GIVEN TEXT>
━━━━━━━━
He testified that he violated campaign finance laws "in coordination and at the direction of a candidate for federal office," an indirect reference to Trump.

While reviewing the charges, Cohen told the judge that he made a $130,000 payment at the direction of a candidate for federal office to keep someone quiet, and was later repaid by that same candidate.

At no point did Cohen refer to Trump by name, but the account matches Cohen's payment to adult-film star Stormy Daniels in October 2016.

Trump initially denied knowing anything about the payment to Daniels, but later acknowledged that he reimbursed Cohen for the expense, which he insisted had nothing to do with the campaign.

Daniels is suing Cohen and the president for defamation and to void the nondisclosure agreement about the affair, which allegedly took place in 2006.

Cohen also told the judge he made a contribution of $150,000 at the direction of the candidate, which aligns with his payment to secure the rights to former Playboy model Karen McDougal's account of an alleged affair with Trump.

Cohen, who said in September he would “take a bullet” for the president, was once one of Trump's closest associates. He spent years working for the Trump Organization, and until recently served as the deputy finance chairman of the Republican National Committee.

The president was on Air Force One en route to a rally in West Virginia when Cohen pleaded guilty. Upon landing, he did not answer shouted questions about his former personal attorney.
━━━━━━━━
STORED DATA>
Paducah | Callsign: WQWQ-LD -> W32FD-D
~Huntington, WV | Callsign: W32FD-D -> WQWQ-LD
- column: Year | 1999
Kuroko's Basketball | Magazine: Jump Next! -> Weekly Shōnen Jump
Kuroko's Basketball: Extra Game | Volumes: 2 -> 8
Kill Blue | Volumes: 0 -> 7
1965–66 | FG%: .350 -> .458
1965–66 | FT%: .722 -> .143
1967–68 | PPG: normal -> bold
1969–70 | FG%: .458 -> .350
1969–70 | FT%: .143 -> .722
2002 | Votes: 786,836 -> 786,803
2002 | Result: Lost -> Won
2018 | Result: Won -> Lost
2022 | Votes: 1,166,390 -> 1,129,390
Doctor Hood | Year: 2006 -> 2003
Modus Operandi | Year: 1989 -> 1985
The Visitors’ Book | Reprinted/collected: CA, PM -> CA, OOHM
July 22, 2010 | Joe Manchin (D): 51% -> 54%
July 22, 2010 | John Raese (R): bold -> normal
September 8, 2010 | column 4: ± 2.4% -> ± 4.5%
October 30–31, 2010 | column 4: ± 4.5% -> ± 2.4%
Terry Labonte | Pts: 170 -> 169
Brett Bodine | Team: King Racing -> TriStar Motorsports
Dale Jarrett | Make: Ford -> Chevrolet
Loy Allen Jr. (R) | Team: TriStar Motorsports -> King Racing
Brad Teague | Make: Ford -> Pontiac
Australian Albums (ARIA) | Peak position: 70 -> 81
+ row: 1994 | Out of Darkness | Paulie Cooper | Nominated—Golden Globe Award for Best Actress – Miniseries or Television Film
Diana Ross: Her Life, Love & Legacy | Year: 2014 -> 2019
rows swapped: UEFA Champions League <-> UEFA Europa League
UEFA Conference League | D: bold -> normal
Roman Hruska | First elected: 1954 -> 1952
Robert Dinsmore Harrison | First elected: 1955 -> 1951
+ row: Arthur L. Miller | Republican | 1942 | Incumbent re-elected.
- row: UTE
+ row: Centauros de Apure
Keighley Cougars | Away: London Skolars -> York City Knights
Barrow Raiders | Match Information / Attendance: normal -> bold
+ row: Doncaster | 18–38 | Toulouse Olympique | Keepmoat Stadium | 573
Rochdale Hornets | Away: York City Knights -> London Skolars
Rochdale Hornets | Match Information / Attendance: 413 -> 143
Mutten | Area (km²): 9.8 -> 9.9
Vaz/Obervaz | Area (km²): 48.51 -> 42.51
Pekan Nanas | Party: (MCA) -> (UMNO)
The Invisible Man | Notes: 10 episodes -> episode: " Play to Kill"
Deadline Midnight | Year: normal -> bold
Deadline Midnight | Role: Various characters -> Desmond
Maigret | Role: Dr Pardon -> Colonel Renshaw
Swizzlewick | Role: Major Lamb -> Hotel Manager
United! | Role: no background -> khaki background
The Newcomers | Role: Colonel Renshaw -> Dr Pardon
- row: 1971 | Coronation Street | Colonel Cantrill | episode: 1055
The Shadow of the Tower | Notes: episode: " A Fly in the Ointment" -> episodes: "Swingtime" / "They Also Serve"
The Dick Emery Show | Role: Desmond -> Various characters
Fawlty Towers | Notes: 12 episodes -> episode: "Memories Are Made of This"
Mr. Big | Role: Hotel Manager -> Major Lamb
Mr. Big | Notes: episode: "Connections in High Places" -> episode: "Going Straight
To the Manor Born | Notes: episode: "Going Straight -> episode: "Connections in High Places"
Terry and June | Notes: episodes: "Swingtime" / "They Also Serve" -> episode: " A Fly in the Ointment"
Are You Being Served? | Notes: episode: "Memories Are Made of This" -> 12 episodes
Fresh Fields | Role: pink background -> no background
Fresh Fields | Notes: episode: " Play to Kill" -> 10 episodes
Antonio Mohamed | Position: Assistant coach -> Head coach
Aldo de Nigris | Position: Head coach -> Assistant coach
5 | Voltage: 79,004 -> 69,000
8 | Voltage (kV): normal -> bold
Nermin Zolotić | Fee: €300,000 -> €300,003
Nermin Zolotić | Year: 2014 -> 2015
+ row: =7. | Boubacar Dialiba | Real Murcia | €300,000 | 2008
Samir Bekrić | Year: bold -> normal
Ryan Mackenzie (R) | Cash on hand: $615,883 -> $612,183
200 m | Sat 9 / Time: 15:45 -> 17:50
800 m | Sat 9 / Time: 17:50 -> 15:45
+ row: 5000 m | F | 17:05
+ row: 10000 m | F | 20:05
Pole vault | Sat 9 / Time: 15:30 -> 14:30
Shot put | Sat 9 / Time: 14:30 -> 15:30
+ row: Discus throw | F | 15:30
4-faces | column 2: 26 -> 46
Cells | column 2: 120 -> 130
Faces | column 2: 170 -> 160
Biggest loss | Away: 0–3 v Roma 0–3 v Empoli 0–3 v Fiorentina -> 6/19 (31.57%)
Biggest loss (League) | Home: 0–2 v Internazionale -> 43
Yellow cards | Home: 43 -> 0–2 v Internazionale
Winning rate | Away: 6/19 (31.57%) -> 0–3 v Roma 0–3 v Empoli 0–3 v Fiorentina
━━━━━━━━
TO-DO LIST>
- A) In the text on Cohen's guilty plea:
(i) How large was the payment Cohen said he made to keep someone quiet?
(ii) In what year did the affair covered by the nondisclosure agreement allegedly take place?
(iii) Where was the president headed when Cohen pleaded guilty?
- B) Can you retype everything in the text on Cohen's guilty plea from "At no point" down to "with the campaign."?

ANSWERS BY TASK>
- A)
(i) $130,000
(ii) 2006
(iii) To a rally in West Virginia, aboard Air Force One

- B)
At no point did Cohen refer to Trump by name, but the account matches Cohen's payment to adult-film star Stormy Daniels in October 2016.

Trump initially denied knowing anything about the payment to Daniels, but later acknowledged that he reimbursed Cohen for the expense, which he insisted had nothing to do with the campaign.